Although the in vivo studies indicated that HES may inhibit EMT, in vitro experiments were performed to further investigate the effects of HES. Western blot analysis demonstrated that 24-h treatment with TGF-β1 altered the protein expression levels of α-SMA and E-cadherin in NRK-52E cells (Fig. 4A). Quantification of these results (Fig. 4B and C) indicated that TGF-β1 significantly increased the protein expression levels of α-SMA and significantly decreased those of E-cadherin in NRK-52E cells when compared with the control group (P<0.05). These changes were significantly reversed by HES in a dose-dependent manner (P<0.05; Fig. 4B and C). Thus, a greater dose of HES (100 µM) elicited a stronger inhibitory effect on EMT. These results were consistent with the RT-qPCR data (Fig. 4D and E); however, the mRNA expression levels of α-SMA between the 5 ng/ml TGF-β1 + 50 µM HES and 5 ng/ml TGF-β1 + 100 µM HES groups did not differ significantly. Though notably, TGF-β1 significantly increased the mRNA expression levels of α-SMA and significantly decreased those of E-cadherin in NRK-52E cells (P<0.05), and these changes were significantly reversed following HES intervention (P<0.05; Fig. 4D and E).

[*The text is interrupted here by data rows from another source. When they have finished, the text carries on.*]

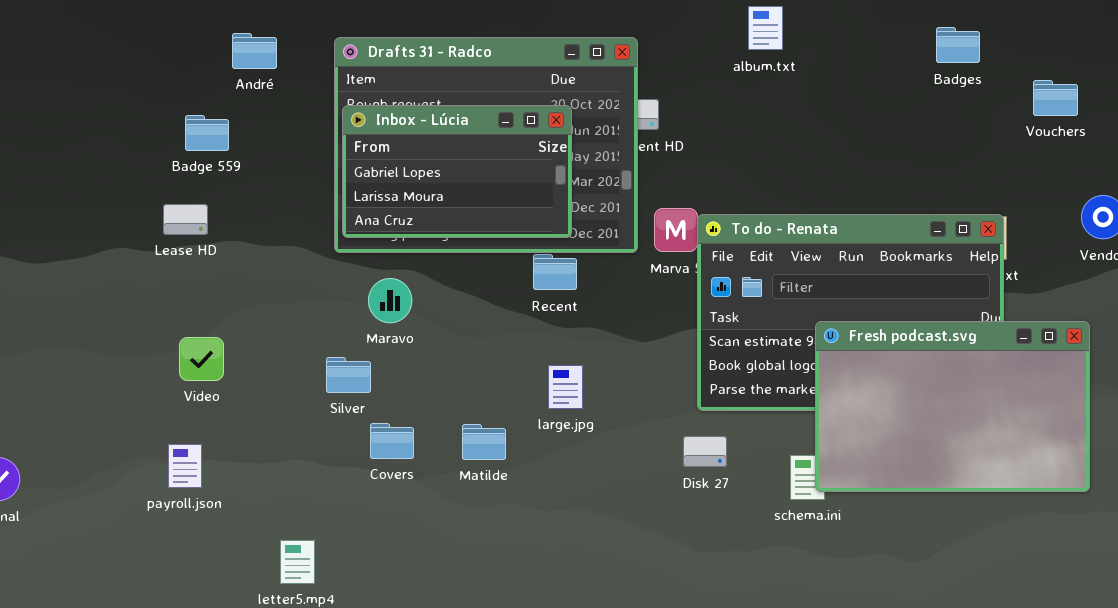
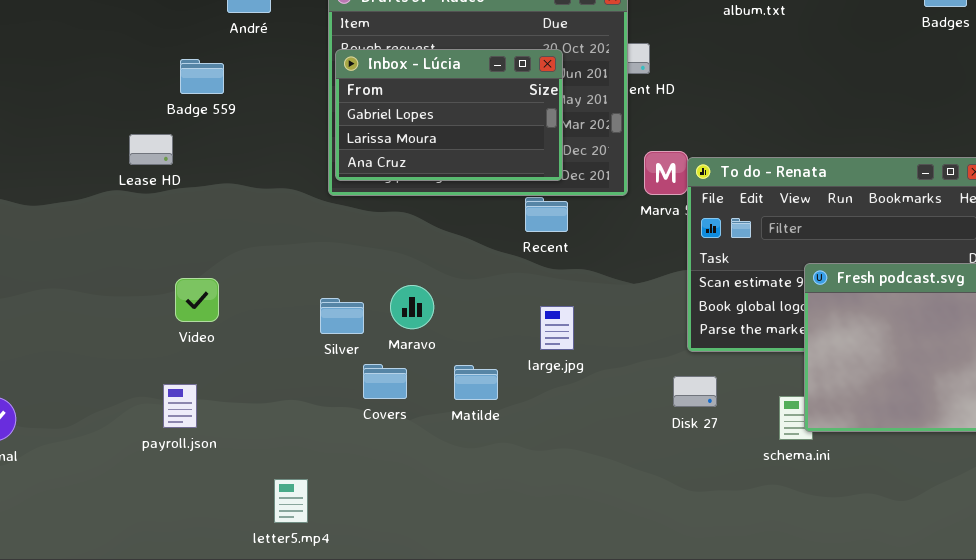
Lease HD: [163,204,208,235] -> [129,134,173,165], moved
Maravo: [368,278,412,323] -> [390,285,434,329], moved

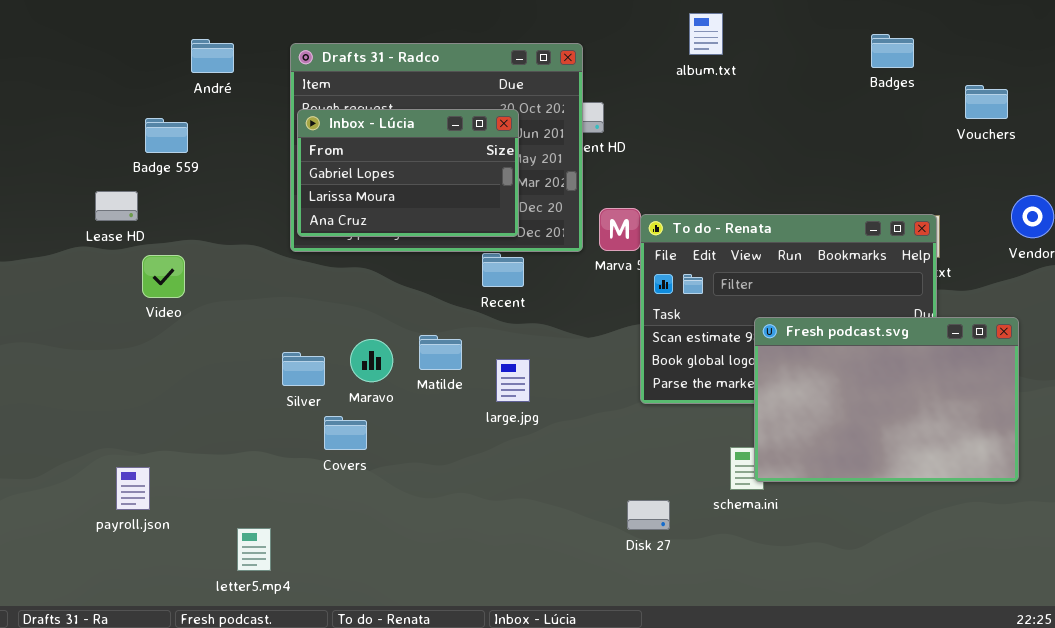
Video: [175,278,219,322] -> [142,255,185,298], moved
Matilde: [454,365,498,400] -> [419,335,462,370], moved
Disk 27: [673,376,717,407] -> [627,500,670,530], moved
payroll.json: [163,384,197,428] -> [116,467,150,510], moved

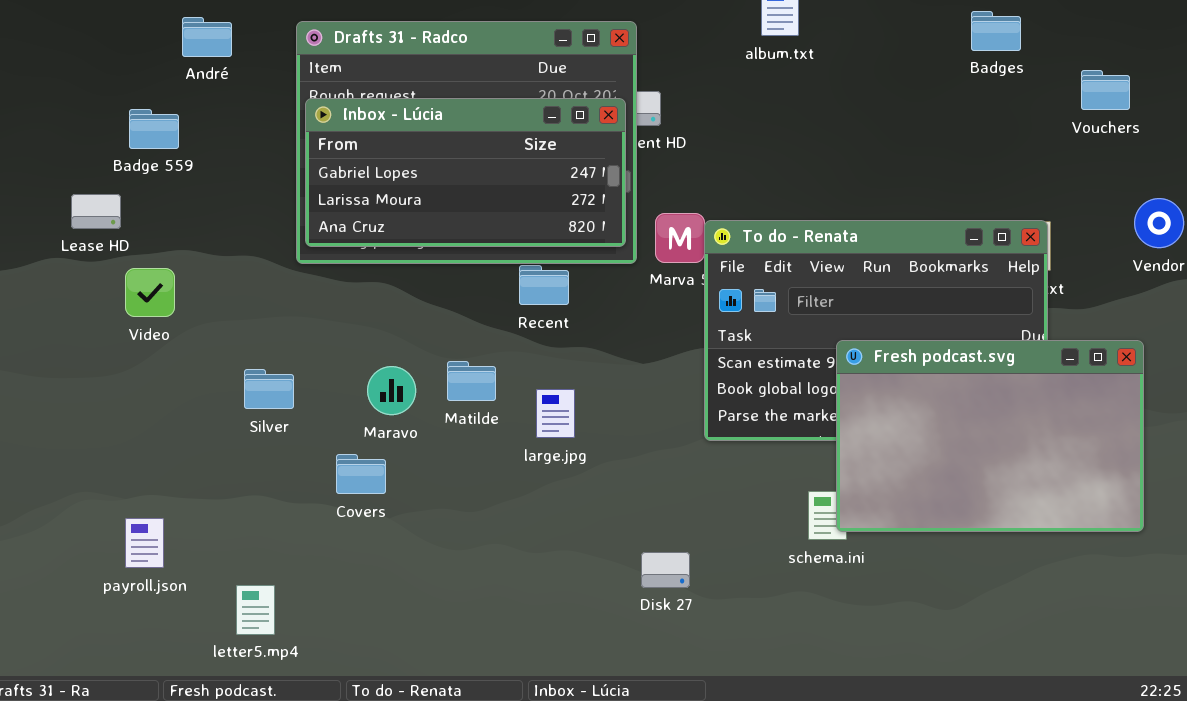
Inbox - Lúcia: [297,109,519,237] -> [305,98,626,247], resized
Silver: [282,352,325,386] -> [244,369,294,409], moved
payroll.json: [116,467,150,510] -> [125,518,164,568], moved
Disk 27: [627,500,670,530] -> [641,552,690,588], moved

In vivo experimental results indicated that the mRNA expression levels of Shh and Gli1 were significantly increased in the UUO group when compared with the sham group (P<0.05). These increased levels were significantly reduced by HES treatment (P<0.05; Fig. 5A and B, respectively), thus suggesting that HES inhibited hedgehog signaling in UUO mice.

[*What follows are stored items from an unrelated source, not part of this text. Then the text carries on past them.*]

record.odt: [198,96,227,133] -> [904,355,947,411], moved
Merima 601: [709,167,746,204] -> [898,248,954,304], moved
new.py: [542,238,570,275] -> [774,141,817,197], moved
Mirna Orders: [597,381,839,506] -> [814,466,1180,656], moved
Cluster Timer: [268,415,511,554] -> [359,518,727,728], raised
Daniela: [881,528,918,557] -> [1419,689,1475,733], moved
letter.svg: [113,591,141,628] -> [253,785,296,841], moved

Consistent with these in vivo data, the results of in vitro experiments indicated that the mRNA expression levels of Shh and Gli1 were upregulated by 24-h treatment with TGF-β1 in NRK-52E cells, and this effect was significantly reversed by HES treatment (P<0.05; Fig. 5C and D). Additionally, the higher dose of HES (100 µM) inhibited hedgehog signaling to a greater extent.